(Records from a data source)
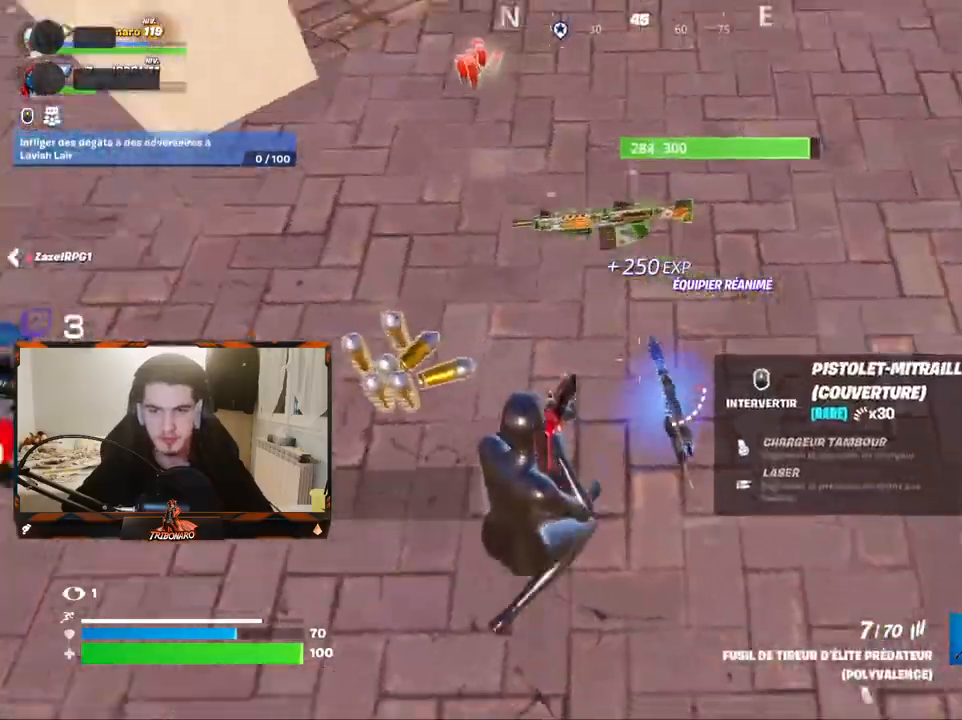
{"keys": [], "mouse": [], "mouse_move": "right", "events": [[117, "q", "down"], [200, "z", "down"], [250, "q", "up"], [300, "mouse_wheel", "down"], [350, "mouse_wheel", "up"], [350, "z", "up"]]}
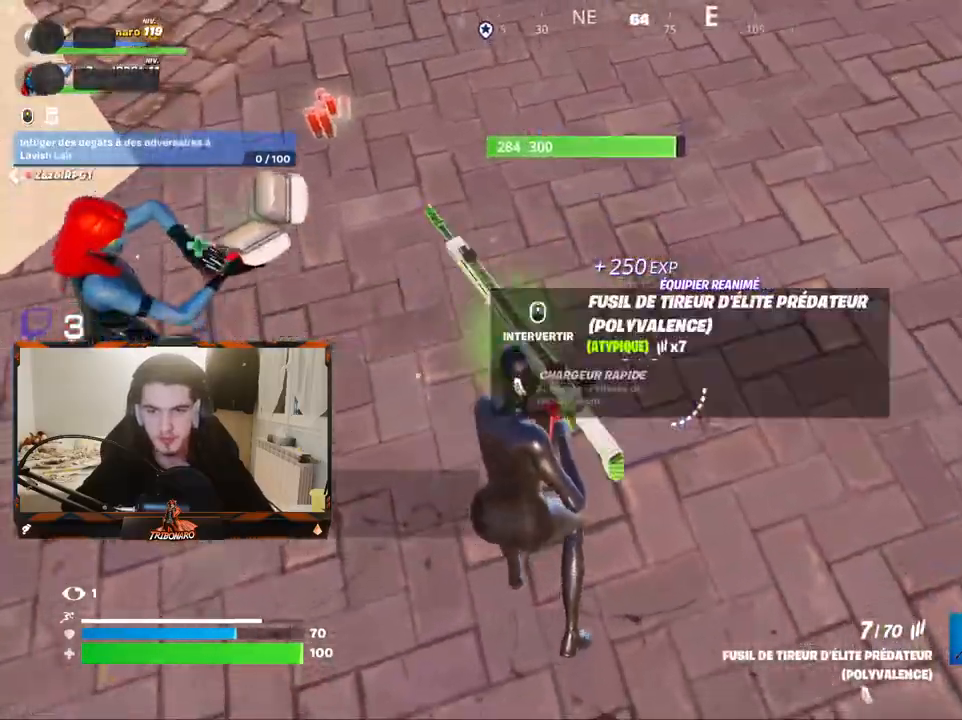
{"keys": ["s"], "mouse": [], "mouse_move": "still", "events": [[167, "s", "down"], [267, "q", "down"], [367, "q", "up"]]}
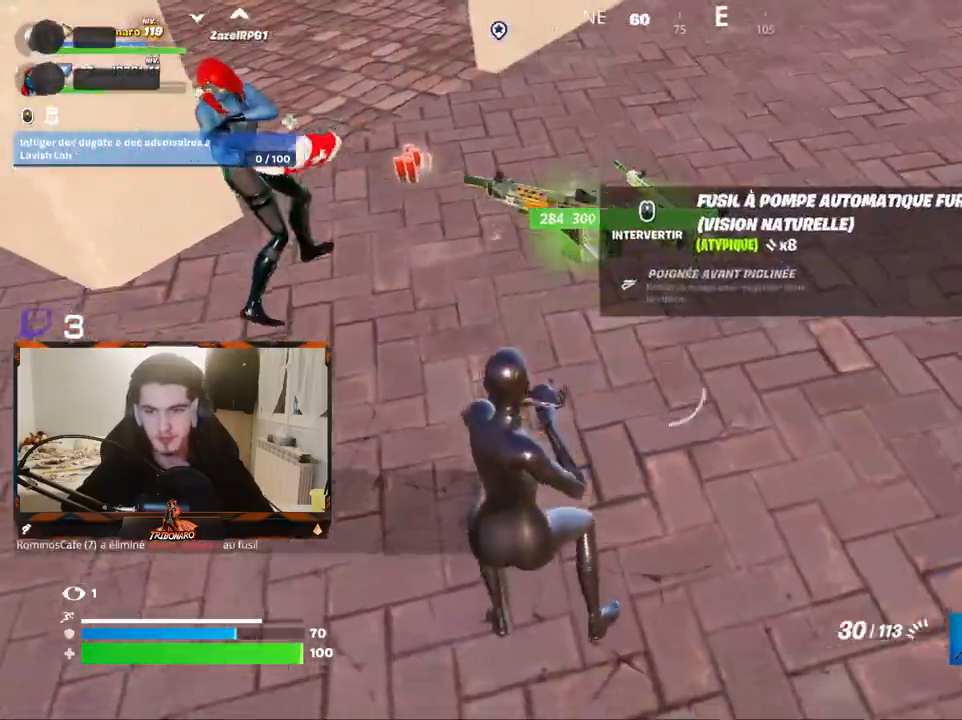
{"keys": ["q", "z"], "mouse": [], "mouse_move": "up-right", "events": [[100, "s", "up"], [183, "q", "down"], [233, "z", "down"]]}
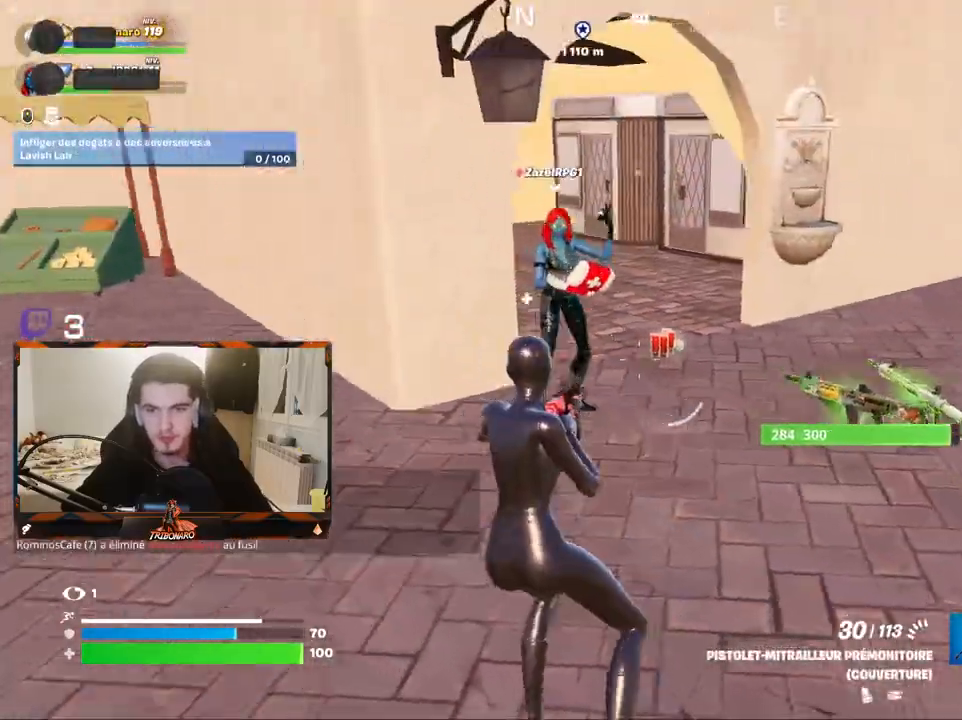
{"keys": ["z"], "mouse": [], "mouse_move": "down", "events": [[17, "q", "up"], [200, "x", "down"], [300, "x", "up"]]}
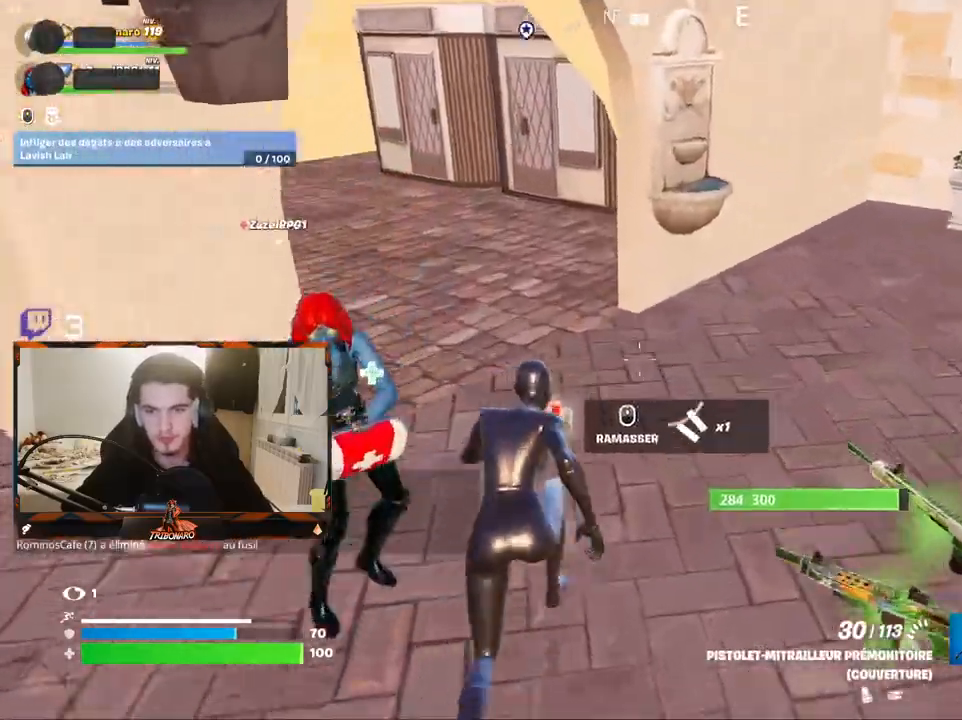
{"keys": ["q", "z"], "mouse": [], "mouse_move": "up", "events": [[400, "q", "down"]]}
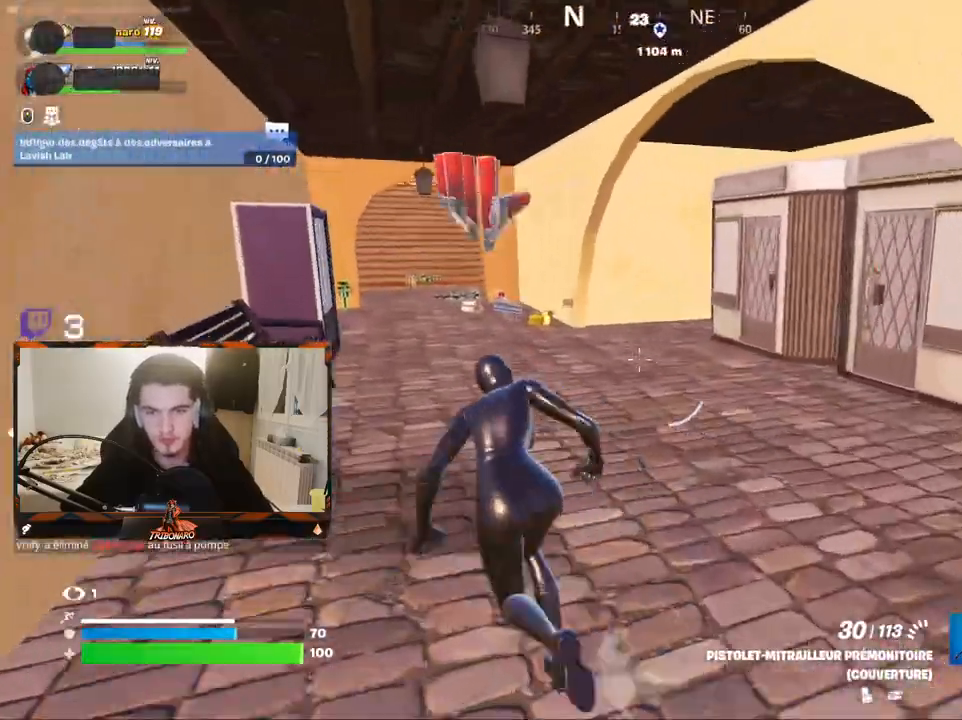
{"keys": ["q", "z"], "mouse": [], "mouse_move": "left", "events": [[50, "q", "up"], [333, "d", "down"], [417, "d", "up"], [467, "q", "down"]]}
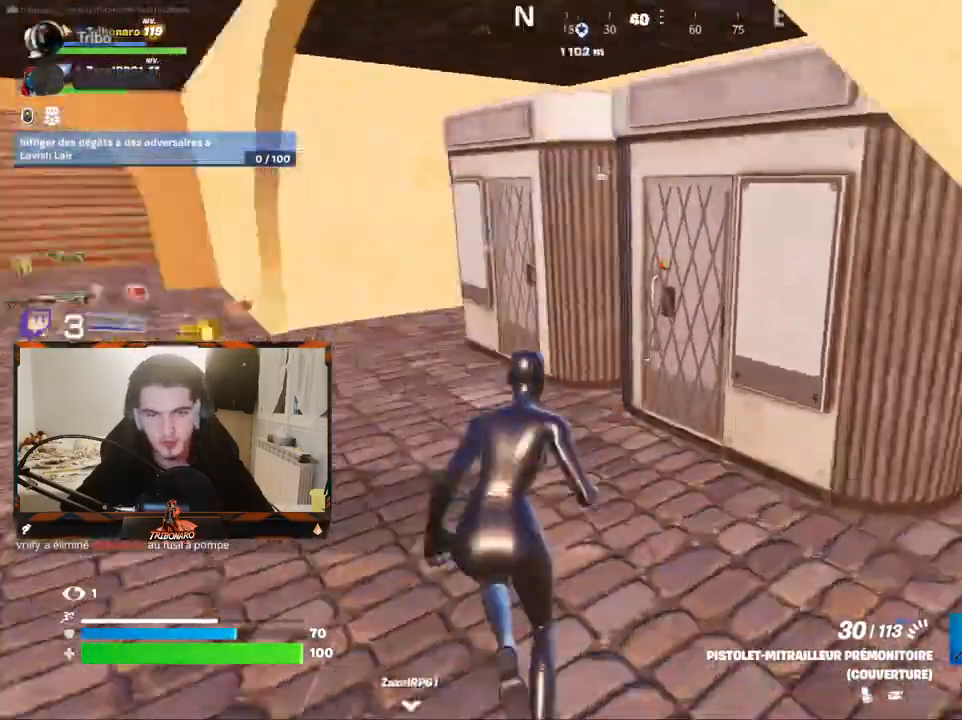
{"keys": ["d", "z"], "mouse": [], "mouse_move": "still", "events": [[150, "q", "up"], [483, "d", "down"]]}
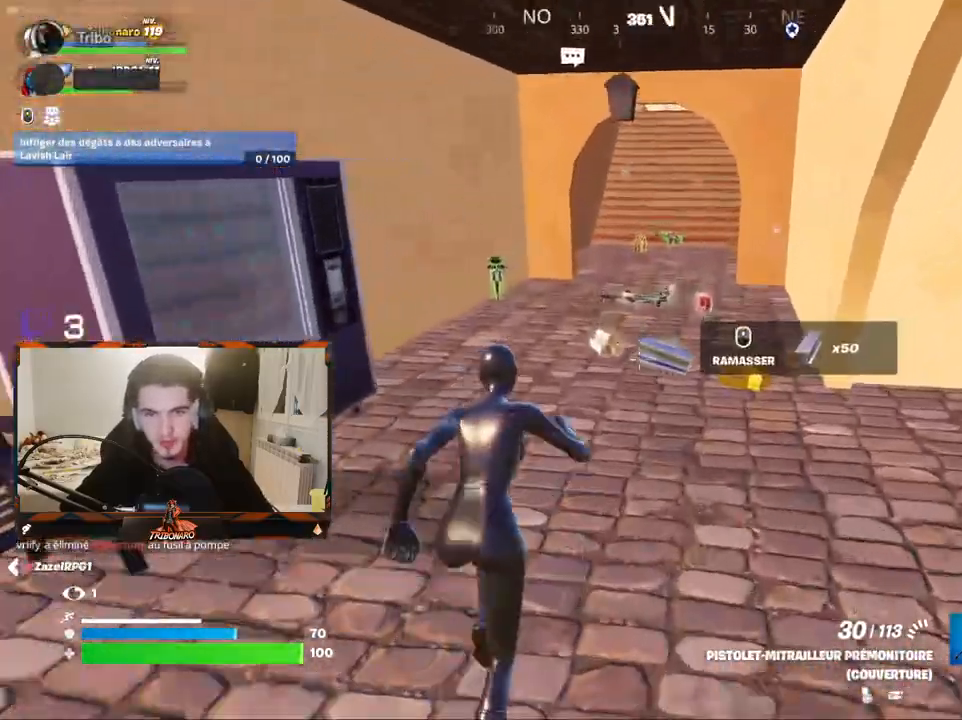
{"keys": ["z"], "mouse": [], "mouse_move": "still", "events": [[83, "d", "up"], [167, "d", "down"], [267, "d", "up"]]}
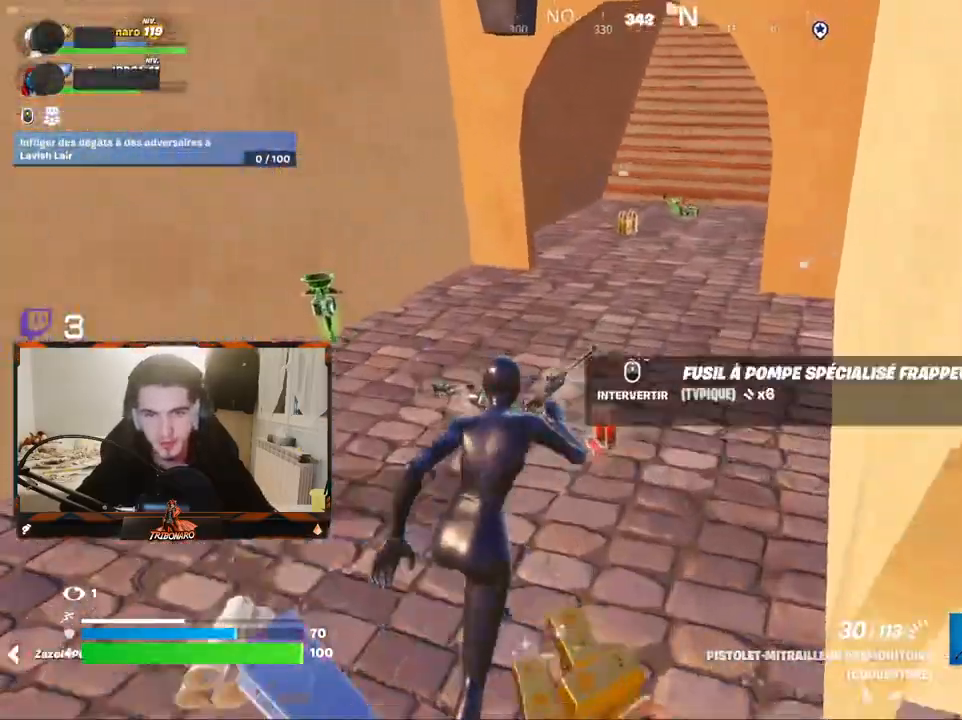
{"keys": ["z"], "mouse": [], "mouse_move": "right", "events": [[50, "d", "down"], [183, "d", "up"], [383, "d", "down"], [467, "d", "up"]]}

# [Exercise]
Every line above should be duplicated exactly; the pictures are to be left out.

# [Exercise response]
{"keys": [], "mouse": [], "mouse_move": "right", "events": [[117, "q", "down"], [200, "z", "down"], [250, "q", "up"], [300, "mouse_wheel", "down"], [350, "mouse_wheel", "up"], [350, "z", "up"]]}
{"keys": ["s"], "mouse": [], "mouse_move": "still", "events": [[167, "s", "down"], [267, "q", "down"], [367, "q", "up"]]}
{"keys": ["q", "z"], "mouse": [], "mouse_move": "up-right", "events": [[100, "s", "up"], [183, "q", "down"], [233, "z", "down"]]}
{"keys": ["z"], "mouse": [], "mouse_move": "down", "events": [[17, "q", "up"], [200, "x", "down"], [300, "x", "up"]]}
{"keys": ["q", "z"], "mouse": [], "mouse_move": "up", "events": [[400, "q", "down"]]}
{"keys": ["q", "z"], "mouse": [], "mouse_move": "left", "events": [[50, "q", "up"], [333, "d", "down"], [417, "d", "up"], [467, "q", "down"]]}
{"keys": ["d", "z"], "mouse": [], "mouse_move": "still", "events": [[150, "q", "up"], [483, "d", "down"]]}
{"keys": ["z"], "mouse": [], "mouse_move": "still", "events": [[83, "d", "up"], [167, "d", "down"], [267, "d", "up"]]}
{"keys": ["z"], "mouse": [], "mouse_move": "right", "events": [[50, "d", "down"], [183, "d", "up"], [383, "d", "down"], [467, "d", "up"]]}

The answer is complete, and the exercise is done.